> _Problem requirements_: Copy every line of text in the listing below word for word, leaving the pictures out of your answer.

Dataset entries:
————————

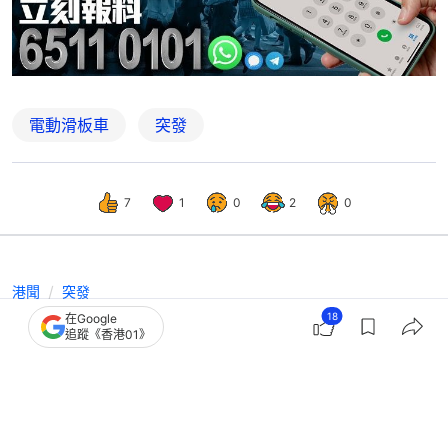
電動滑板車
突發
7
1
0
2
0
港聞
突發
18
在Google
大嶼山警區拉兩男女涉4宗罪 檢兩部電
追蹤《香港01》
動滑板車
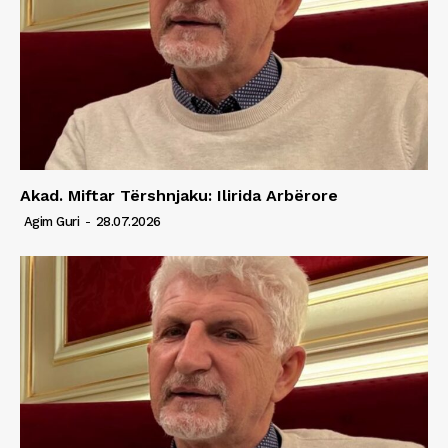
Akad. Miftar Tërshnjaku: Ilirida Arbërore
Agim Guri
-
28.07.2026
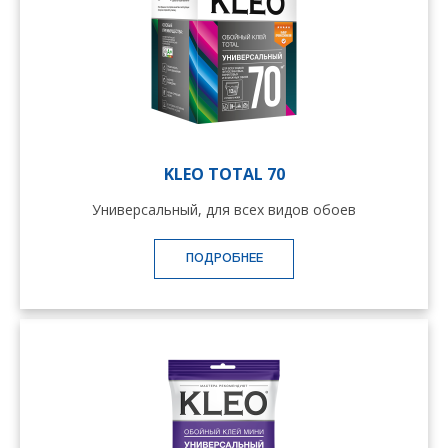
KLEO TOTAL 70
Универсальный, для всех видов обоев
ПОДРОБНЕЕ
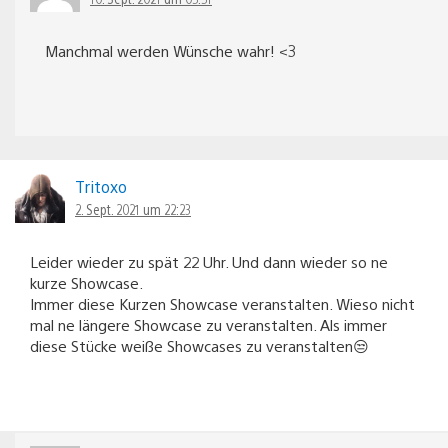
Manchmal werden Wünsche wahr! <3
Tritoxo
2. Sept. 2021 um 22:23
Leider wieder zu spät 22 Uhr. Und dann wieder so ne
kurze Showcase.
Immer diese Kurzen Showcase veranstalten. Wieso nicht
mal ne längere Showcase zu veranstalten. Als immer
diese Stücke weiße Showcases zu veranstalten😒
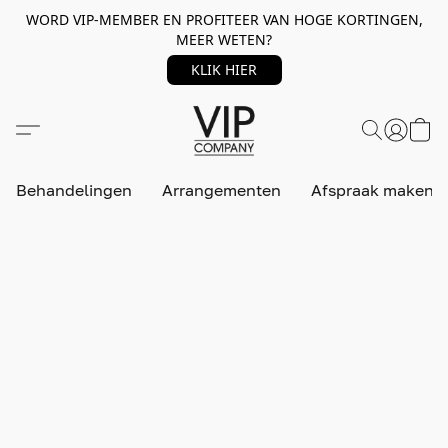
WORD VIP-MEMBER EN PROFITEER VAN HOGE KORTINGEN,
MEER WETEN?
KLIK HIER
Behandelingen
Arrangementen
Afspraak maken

————————

> _Answer for the task_:
電動滑板車
突發
7
1
0
2
0
港聞
突發
18
在Google
大嶼山警區拉兩男女涉4宗罪 檢兩部電
追蹤《香港01》
動滑板車
Akad. Miftar Tërshnjaku: Ilirida Arbërore
Agim Guri
-
28.07.2026
KLEO TOTAL 70
Универсальный, для всех видов обоев
ПОДРОБНЕЕ
Manchmal werden Wünsche wahr! <3
Tritoxo
2. Sept. 2021 um 22:23
Leider wieder zu spät 22 Uhr. Und dann wieder so ne
kurze Showcase.
Immer diese Kurzen Showcase veranstalten. Wieso nicht
mal ne längere Showcase zu veranstalten. Als immer
diese Stücke weiße Showcases zu veranstalten😒
WORD VIP-MEMBER EN PROFITEER VAN HOGE KORTINGEN,
MEER WETEN?
KLIK HIER
Behandelingen
Arrangementen
Afspraak maken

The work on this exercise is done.